To give a different example.. say we arrived to the case where we had $\tan(x+p) = \tan(x)$ instead. Here, we know that the period of $tan$ is $\pi$, so we can conclude that $x+p=x+k\pi$.
On
Before we start consider this preliminary question.
If $\sin a = \sin b$ solve for $b$ in terms of $a$.
Well if $(\cos a, \sin b) = (x,y)$ there is only one other point of a circle with the same $y$ value. That would be $(-x,y)$ and that occurs if $b = \pi - a$.
so if $0\le a,b < 2\pi$ then only options are $b= a$ or $b = \pi -a$. And if we remove the restrictions we have $b = a +2k\pi$ or $b= (2k+1)\pi -a$ for so integer $k$.
....
Now we do your question.
Suppose $\sin (x+p) = \sin x$ for all $x$.
Let $y = x+p$ and we have $\sin(y) = \sin x$ and we just did that. $y = x +p = x +2k\pi$ or $y=x+p= (2k+1)\pi - x$.
In the first case we have $p =2k\pi$. And in the second case $p=(2k+1)\pi - 2x$ but that makes $p$ dependent upon $x$ and won't have a single value for every possible $x$.
so if $p$ is a period it must be the first case and $p = 2k\pi$ for some $k$. And to find "the" period we need the smallest positive value of $2k\pi$ so that $\sin^2(x+2k\pi) = \sin^2 x$ and as $k=1$ works that's the smallest.
Not $k=0$ and $p =0$ is not an acceptable value for a period.
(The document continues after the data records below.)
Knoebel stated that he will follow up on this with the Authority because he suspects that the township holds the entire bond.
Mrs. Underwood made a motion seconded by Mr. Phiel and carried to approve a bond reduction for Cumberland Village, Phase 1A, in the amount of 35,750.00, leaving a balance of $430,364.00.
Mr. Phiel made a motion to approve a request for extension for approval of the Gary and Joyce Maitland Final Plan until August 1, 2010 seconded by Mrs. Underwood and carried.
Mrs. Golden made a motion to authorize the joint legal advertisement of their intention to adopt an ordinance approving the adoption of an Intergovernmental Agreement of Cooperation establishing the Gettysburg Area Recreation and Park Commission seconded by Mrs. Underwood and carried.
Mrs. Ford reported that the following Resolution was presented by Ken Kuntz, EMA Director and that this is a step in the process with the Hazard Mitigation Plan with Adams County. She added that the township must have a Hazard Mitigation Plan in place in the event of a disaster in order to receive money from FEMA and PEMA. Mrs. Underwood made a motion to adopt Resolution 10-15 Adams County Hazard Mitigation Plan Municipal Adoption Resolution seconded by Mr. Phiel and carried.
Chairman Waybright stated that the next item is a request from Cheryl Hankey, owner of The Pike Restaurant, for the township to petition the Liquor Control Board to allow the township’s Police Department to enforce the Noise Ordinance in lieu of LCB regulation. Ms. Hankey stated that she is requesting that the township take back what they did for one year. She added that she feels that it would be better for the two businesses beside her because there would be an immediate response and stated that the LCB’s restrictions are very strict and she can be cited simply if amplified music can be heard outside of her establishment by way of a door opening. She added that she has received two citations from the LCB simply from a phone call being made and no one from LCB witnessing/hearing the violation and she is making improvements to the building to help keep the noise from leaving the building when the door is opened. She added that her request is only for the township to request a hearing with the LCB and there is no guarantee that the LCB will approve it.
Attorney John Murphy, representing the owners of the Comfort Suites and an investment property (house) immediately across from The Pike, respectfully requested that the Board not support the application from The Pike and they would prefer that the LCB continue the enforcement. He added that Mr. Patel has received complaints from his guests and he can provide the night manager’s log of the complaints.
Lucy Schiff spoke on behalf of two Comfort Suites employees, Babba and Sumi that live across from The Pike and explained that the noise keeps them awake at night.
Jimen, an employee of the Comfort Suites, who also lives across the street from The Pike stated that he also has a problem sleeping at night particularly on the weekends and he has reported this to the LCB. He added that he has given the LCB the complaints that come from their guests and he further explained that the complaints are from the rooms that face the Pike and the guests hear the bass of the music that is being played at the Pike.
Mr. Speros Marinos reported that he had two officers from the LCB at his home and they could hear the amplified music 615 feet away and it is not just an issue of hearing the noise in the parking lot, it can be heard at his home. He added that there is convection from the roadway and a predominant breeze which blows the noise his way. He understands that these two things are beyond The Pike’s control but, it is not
Claiming a function "has period $0$" would be to so "$f(x) = f(x+0)$ for all $x$" and that's.... well, that's just pointless.
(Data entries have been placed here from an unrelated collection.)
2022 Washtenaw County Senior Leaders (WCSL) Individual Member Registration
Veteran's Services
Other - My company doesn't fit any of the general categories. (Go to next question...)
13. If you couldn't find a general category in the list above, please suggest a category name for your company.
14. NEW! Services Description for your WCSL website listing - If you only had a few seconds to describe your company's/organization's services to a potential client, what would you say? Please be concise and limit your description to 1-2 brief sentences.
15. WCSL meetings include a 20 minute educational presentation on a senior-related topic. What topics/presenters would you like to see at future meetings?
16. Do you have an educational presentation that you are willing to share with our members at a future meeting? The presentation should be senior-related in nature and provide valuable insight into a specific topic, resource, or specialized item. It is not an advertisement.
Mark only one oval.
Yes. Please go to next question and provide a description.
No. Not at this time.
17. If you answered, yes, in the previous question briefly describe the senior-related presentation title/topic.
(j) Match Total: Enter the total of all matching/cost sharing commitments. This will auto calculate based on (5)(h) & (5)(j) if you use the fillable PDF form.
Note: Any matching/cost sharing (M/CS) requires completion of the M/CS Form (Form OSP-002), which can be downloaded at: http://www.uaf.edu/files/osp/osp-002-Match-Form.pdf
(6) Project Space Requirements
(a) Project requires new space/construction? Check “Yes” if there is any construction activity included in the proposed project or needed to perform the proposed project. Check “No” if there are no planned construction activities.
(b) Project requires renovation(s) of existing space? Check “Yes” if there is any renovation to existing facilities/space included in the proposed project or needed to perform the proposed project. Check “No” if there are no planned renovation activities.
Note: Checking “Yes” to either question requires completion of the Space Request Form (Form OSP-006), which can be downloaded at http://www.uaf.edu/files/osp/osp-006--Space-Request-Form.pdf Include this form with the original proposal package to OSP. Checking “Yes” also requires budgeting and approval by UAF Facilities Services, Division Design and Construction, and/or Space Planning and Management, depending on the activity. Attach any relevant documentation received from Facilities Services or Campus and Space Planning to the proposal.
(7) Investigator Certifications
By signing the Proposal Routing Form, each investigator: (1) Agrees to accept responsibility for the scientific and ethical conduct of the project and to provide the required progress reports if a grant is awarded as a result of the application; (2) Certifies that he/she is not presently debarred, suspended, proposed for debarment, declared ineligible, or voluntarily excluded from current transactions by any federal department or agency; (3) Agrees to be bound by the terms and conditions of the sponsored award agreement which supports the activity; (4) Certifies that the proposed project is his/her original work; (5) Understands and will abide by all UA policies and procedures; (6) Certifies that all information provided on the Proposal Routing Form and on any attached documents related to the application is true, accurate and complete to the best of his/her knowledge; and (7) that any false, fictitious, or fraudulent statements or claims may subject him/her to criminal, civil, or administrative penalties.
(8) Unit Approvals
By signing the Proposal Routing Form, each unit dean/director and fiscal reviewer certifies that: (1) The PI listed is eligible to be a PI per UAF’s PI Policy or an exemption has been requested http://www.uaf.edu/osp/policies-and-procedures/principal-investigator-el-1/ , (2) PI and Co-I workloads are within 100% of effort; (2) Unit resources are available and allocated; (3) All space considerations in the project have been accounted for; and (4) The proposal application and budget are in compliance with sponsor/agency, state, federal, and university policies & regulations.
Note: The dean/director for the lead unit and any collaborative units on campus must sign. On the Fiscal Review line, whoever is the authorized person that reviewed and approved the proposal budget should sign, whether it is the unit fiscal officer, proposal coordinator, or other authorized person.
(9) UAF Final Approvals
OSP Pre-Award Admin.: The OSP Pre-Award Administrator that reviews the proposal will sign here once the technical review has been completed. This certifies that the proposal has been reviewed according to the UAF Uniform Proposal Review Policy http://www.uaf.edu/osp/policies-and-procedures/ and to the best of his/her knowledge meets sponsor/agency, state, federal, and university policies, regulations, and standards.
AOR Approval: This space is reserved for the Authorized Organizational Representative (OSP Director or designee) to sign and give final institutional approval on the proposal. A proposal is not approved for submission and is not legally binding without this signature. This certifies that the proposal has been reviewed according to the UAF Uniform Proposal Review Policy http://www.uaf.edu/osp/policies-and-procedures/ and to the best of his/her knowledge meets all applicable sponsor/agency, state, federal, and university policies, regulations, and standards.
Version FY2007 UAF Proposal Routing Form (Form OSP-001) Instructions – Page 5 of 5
To answer the question directly, suppose $\sin^2x $ is periodic with period $p$. We need to find the smallest $p > 0$ such that \begin{equation} \sin^2(x+p) = \sin^2 x \tag{1}\label{eq1} \end{equation} for all $x$, if such exists.
Method 1: $\cos 2x = \cos^2 x - \sin^2 x = 1 - 2\sin^2 x$. Therefore, $\sin^2x = \frac{1}{2}\Big( 1 - \cos2x \Big)$. If you accept that $\sin$ and $\cos$ are both periodic with period $2\pi$ it is thus apparent that $\sin^2x$ is also periodic with period $\pi$.
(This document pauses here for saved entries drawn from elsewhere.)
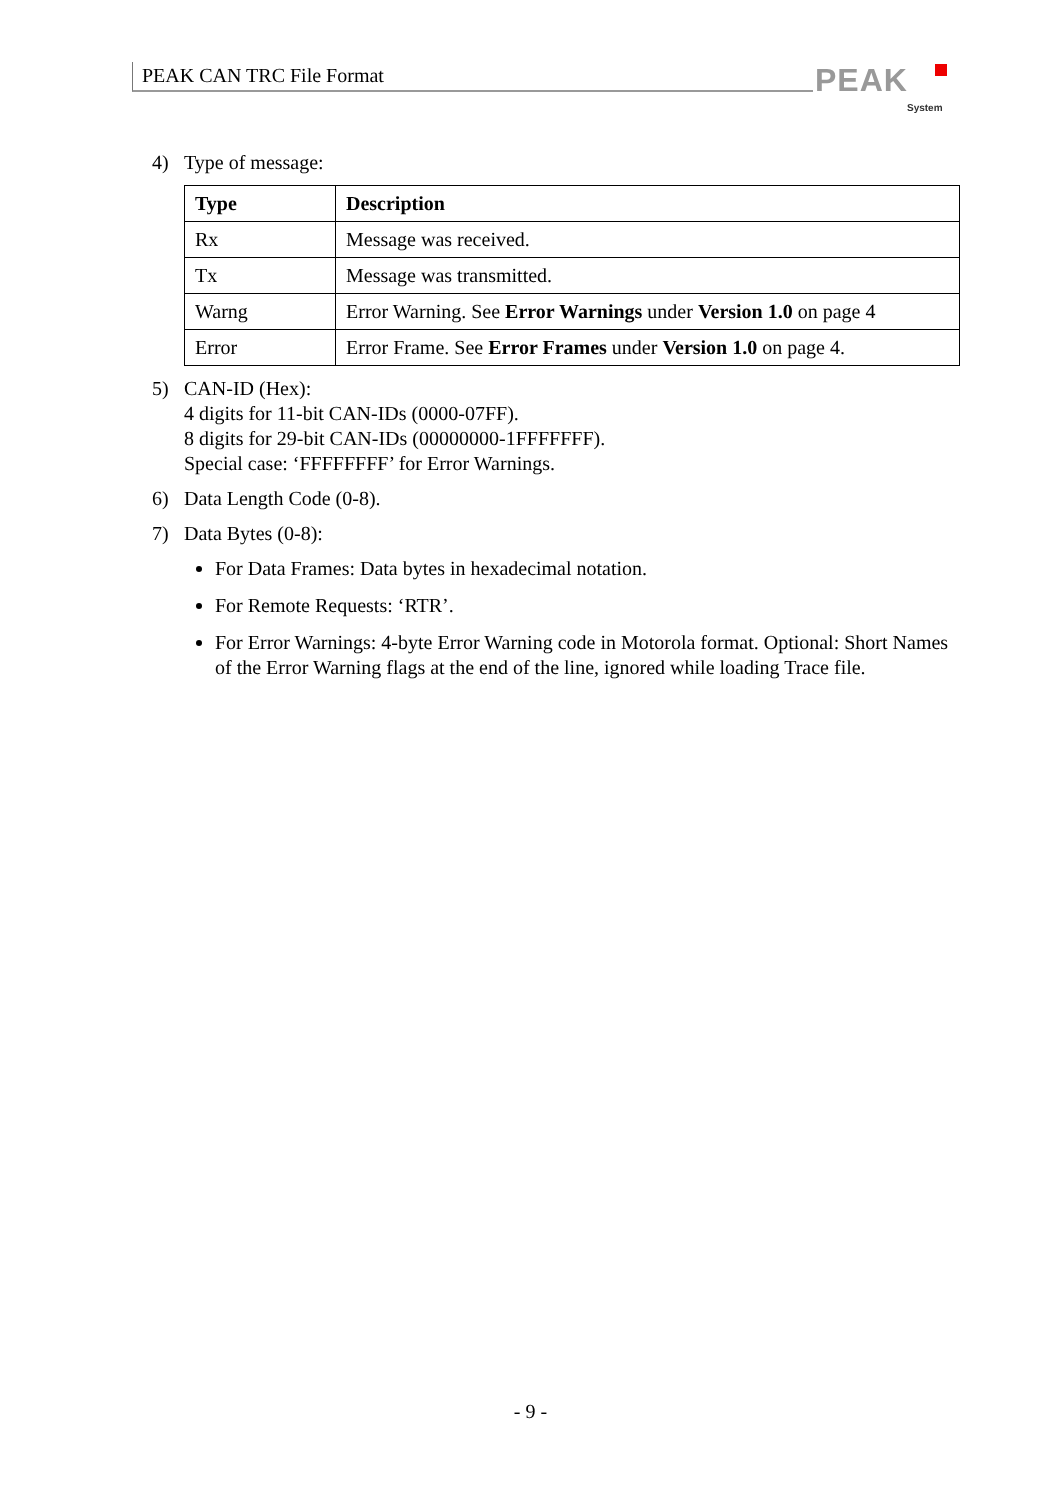PEAK CAN TRC File Format PEAK
System
4) Type of message:
| Type | Description |
| --- | --- |
| Rx | Message was received. |
| Tx | Message was transmitted. |
| Warng | Error Warning. See Error Warnings under Version 1.0 on page 4 |
| Error | Error Frame. See Error Frames under Version 1.0 on page 4. |
5) CAN-ID (Hex):
4 digits for 11-bit CAN-IDs (0000-07FF).
8 digits for 29-bit CAN-IDs (00000000-1FFFFFFF).
Special case: ‘FFFFFFFF’ for Error Warnings.
6) Data Length Code (0-8).
7) Data Bytes (0-8):
For Data Frames: Data bytes in hexadecimal notation.
For Remote Requests: ‘RTR’.
For Error Warnings: 4-byte Error Warning code in Motorola format. Optional: Short Names of the Error Warning flags at the end of the line, ignored while loading Trace file.
- 9 -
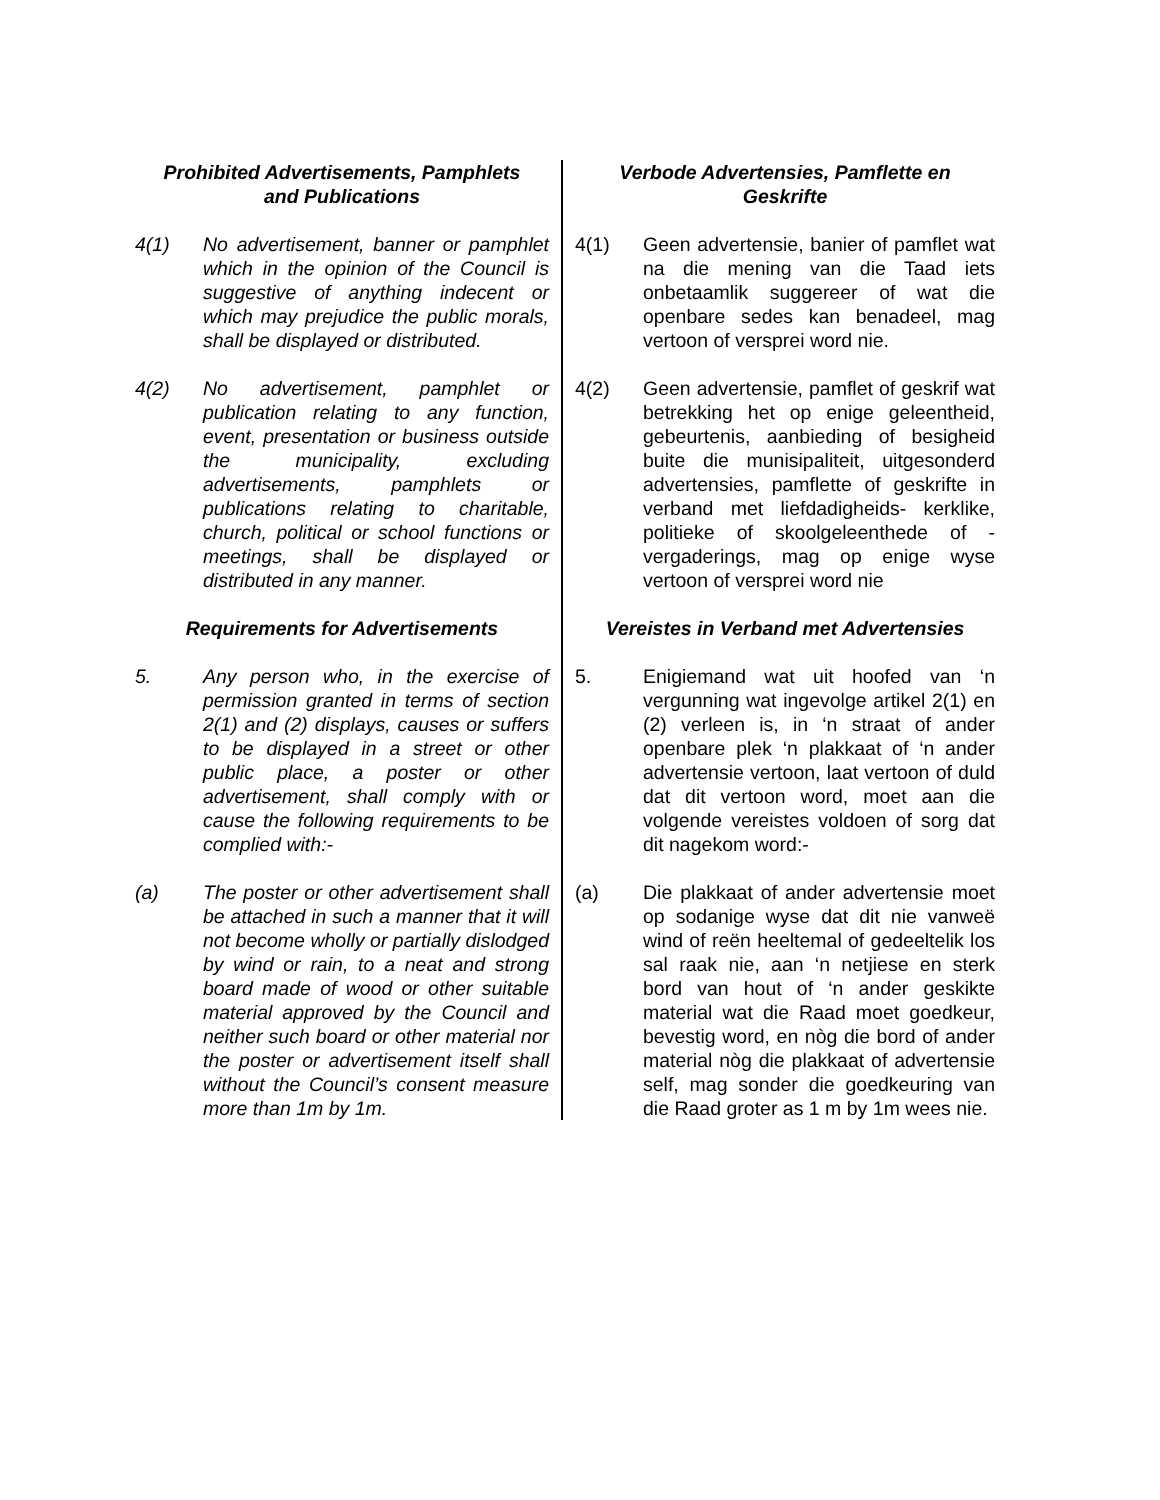Prohibited Advertisements, Pamphlets
and Publications
Verbode Advertensies, Pamflette en
Geskrifte
4(1) No advertisement, banner or pamphlet which in the opinion of the Council is suggestive of anything indecent or which may prejudice the public morals, shall be displayed or distributed.
4(1) Geen advertensie, banier of pamflet wat na die mening van die Taad iets onbetaamlik suggereer of wat die openbare sedes kan benadeel, mag vertoon of versprei word nie.
4(2) No advertisement, pamphlet or publication relating to any function, event, presentation or business outside the municipality, excluding advertisements, pamphlets or publications relating to charitable, church, political or school functions or meetings, shall be displayed or distributed in any manner.
4(2) Geen advertensie, pamflet of geskrif wat betrekking het op enige geleentheid, gebeurtenis, aanbieding of besigheid buite die munisipaliteit, uitgesonderd advertensies, pamflette of geskrifte in verband met liefdadigheids- kerklike, politieke of skoolgeleenthede of -vergaderings, mag op enige wyse vertoon of versprei word nie
Requirements for Advertisements Vereistes in Verband met Advertensies
5. Any person who, in the exercise of permission granted in terms of section 2(1) and (2) displays, causes or suffers to be displayed in a street or other public place, a poster or other advertisement, shall comply with or cause the following requirements to be complied with:-
5. Enigiemand wat uit hoofed van ‘n vergunning wat ingevolge artikel 2(1) en (2) verleen is, in ‘n straat of ander openbare plek ‘n plakkaat of ‘n ander advertensie vertoon, laat vertoon of duld dat dit vertoon word, moet aan die volgende vereistes voldoen of sorg dat dit nagekom word:-
(a) The poster or other advertisement shall be attached in such a manner that it will not become wholly or partially dislodged by wind or rain, to a neat and strong board made of wood or other suitable material approved by the Council and neither such board or other material nor the poster or advertisement itself shall without the Council’s consent measure more than 1m by 1m.
(a) Die plakkaat of ander advertensie moet op sodanige wyse dat dit nie vanweë wind of reën heeltemal of gedeeltelik los sal raak nie, aan ‘n netjiese en sterk bord van hout of ‘n ander geskikte material wat die Raad moet goedkeur, bevestig word, en nòg die bord of ander material nòg die plakkaat of advertensie self, mag sonder die goedkeuring van die Raad groter as 1 m by 1m wees nie.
Method 2: Suppose $\sin^2x$ is periodic with period $p$. Then taking $x=0$ in equation \eqref{eq1} gives $\sin^2 p = 0$. Now we are only interested in the smallest positive $p$ and therefore we must have $p \geqslant \pi$ since $\pi$ is the smallest positive zero of $\sin x$. Now take $p = \pi$.
\begin{align} \sin^2(x+\pi) -\sin^2 x &= \Big(\sin(x+\pi)-\sin(x)\Big)\Big(\sin(x+\pi) +\sin (x)\Big) \\ &= \Big(\sin x \cos \pi + \cos x \sin \pi - \sin x\Big)\Big(\sin x \cos \pi + \cos x \sin \pi + \sin x\Big) \\ &=\Big(-\sin x - \sin x\Big)\Big(-\sin x + \sin x\Big) \\ &=0 \end{align} So we have $\sin^2(x+\pi) = \sin^2(x) $ for all $x$ and $\pi$ is the smallest number with this property so $\sin^2 x$ is periodic with period is $\pi$.